Depuis quelques années on parle de « la prison de Monéteau ». Il s’agit d’un petit bâtiment situé à l’angle de la place de l’église qui fut remis en état en 1997 lors des travaux de rénovation de la dite place.  En réalité ce bâtiment n’était qu’un auditoire (plus près du Palais de Justice que de la Maison d’Arrêt). La confusion vient de quelques astuces architecturales (comme le barreaudage réalisé avec talent par les employés de la commune.) Il n’en reste pas moins qu’une pierre d’angle côté cour et  les sièges de pierre, réservés au Juge et à ses assesseurs, attestent de la destinée originelle du bâtiment auquel on accolait une jaquette.

L’auditoire et la justice

Au XVe siècle en matière de justice il n’y avait d’autre règle pour juger des intérêts tant civils que féodaux que les usages particuliers à chaque localité. Aucune règle de droit n’était écrite et tout variait de province en province, de village en village. Quant il s’agissait d’appliquer une règle, les tribunaux appelaient tous ceux qui pouvaient en témoigner et c’était une inextricable confusion pour juger. Il fallut attendre Charles 7 qui décida de codifier et d’uniformiser tous ces règlements locaux ; en 1453 il fit rédiger les premières coutumes.

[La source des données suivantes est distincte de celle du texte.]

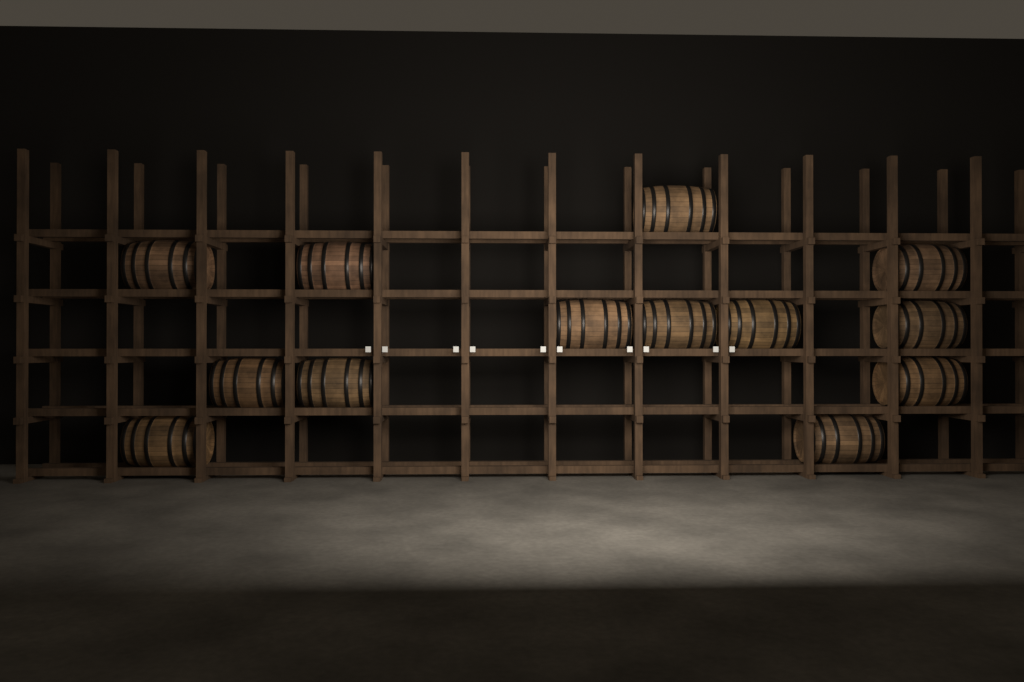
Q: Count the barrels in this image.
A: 13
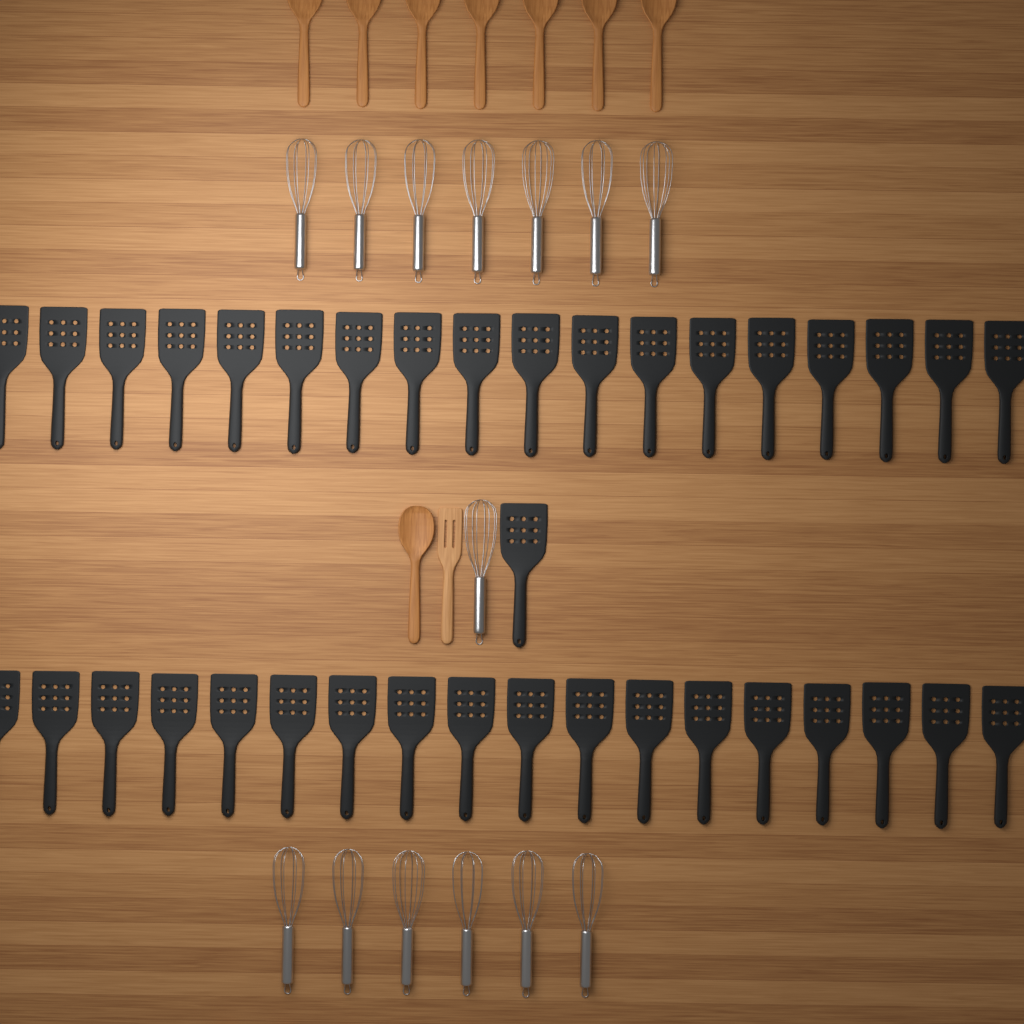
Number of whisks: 14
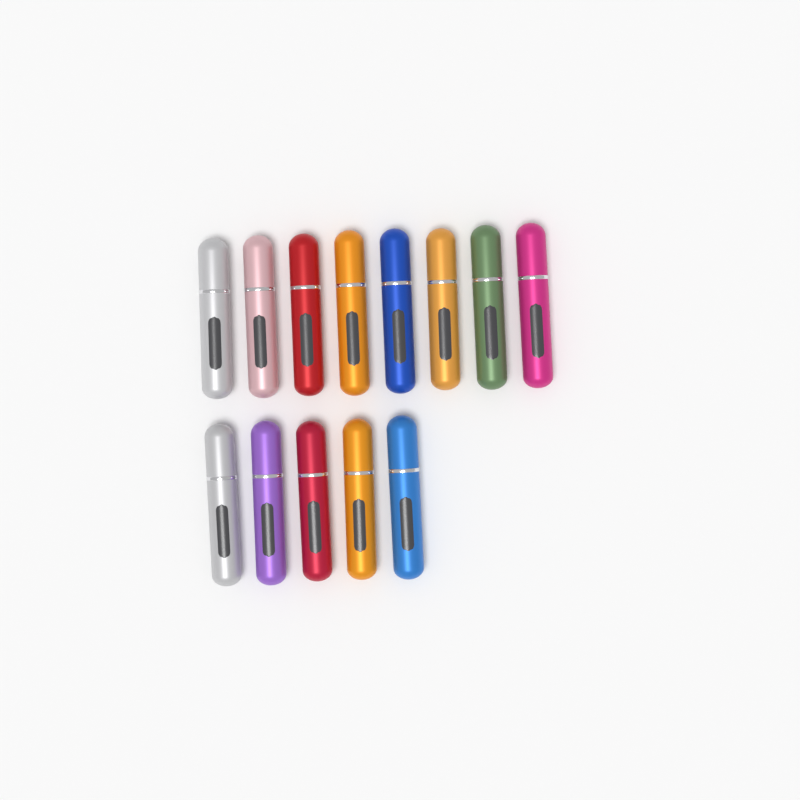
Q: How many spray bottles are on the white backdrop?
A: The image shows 13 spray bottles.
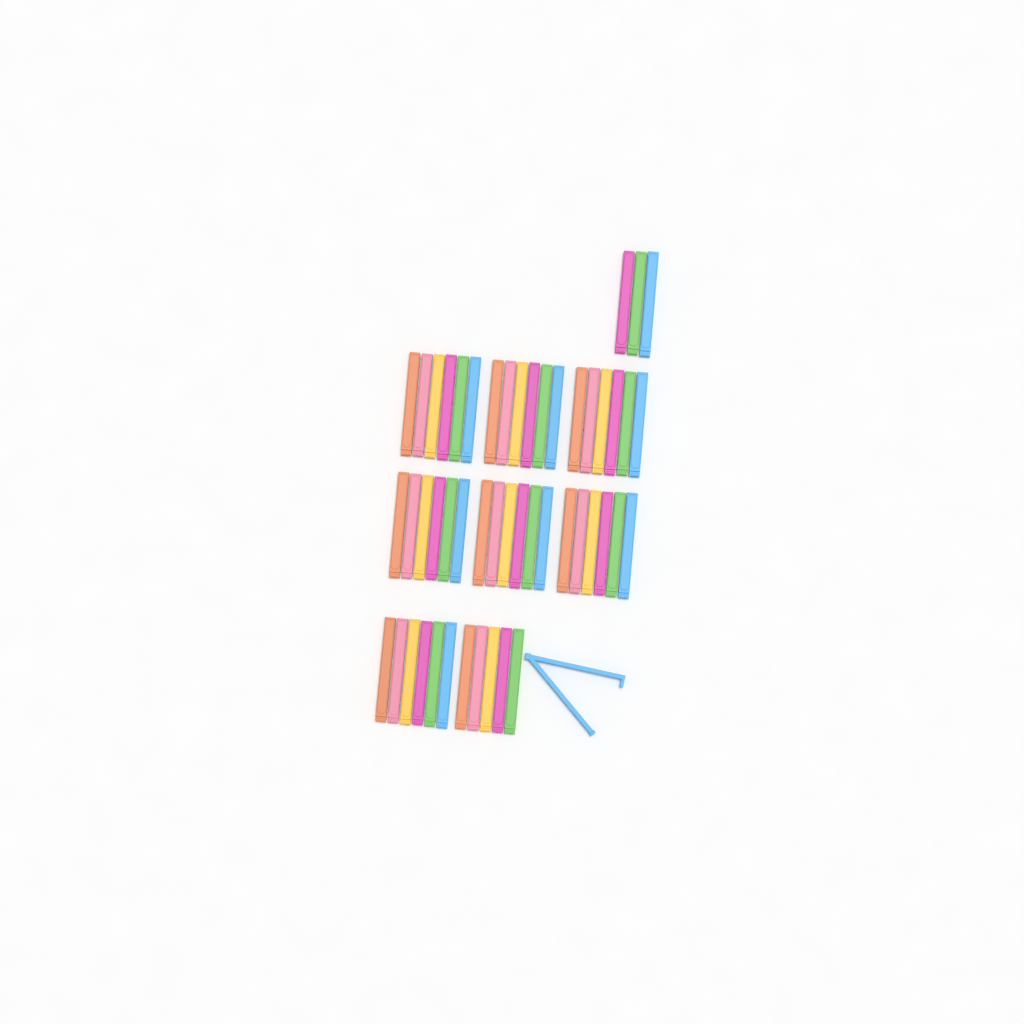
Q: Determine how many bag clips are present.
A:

 Peu de temps après la rédaction de ces premières coutumes, le chapitre compléta l’organisation de la justice à Monéteau en faisant bâtir un auditoire sur la place de l’église. Construit de pierre, de chaux et d’arène, l’ouvrage était de dimensions modestes, (Trois toises en œuvre sur douze pieds de long , soit  5,4 m x 3,6m.) En périphérie, il fut équipé de sièges de pierre avec au milieu un emplacement réservé au Juge du dit lieu.  A cet auditoire  on y adjoignit un abri qui renfermait « la jaquette » sorte de cage à claire-voie en bois qui tenait lieu de « violon » (elle était stockée jusqu’alors au four banal). Enfin  un carcan fut établi sur la muraille de l’auditoire…. La maison d’arrêt de Monéteau était née. 
La juridiction supérieure était assurée par un bailli et à un degré inferieur par un maire qui était chargé de poursuivre les délits civils et criminels. et dont l’une des prérogatives était de convoquer deux fois l’an « l’assise ou grands jours » (assises communales composée des principaux habitants du pays). Cette dernière fonction était occupée en 1574 par un laboureur du pays, Sebastien Colon dont les honoraires consistaient en une part qu’il prélevait sur les amendes.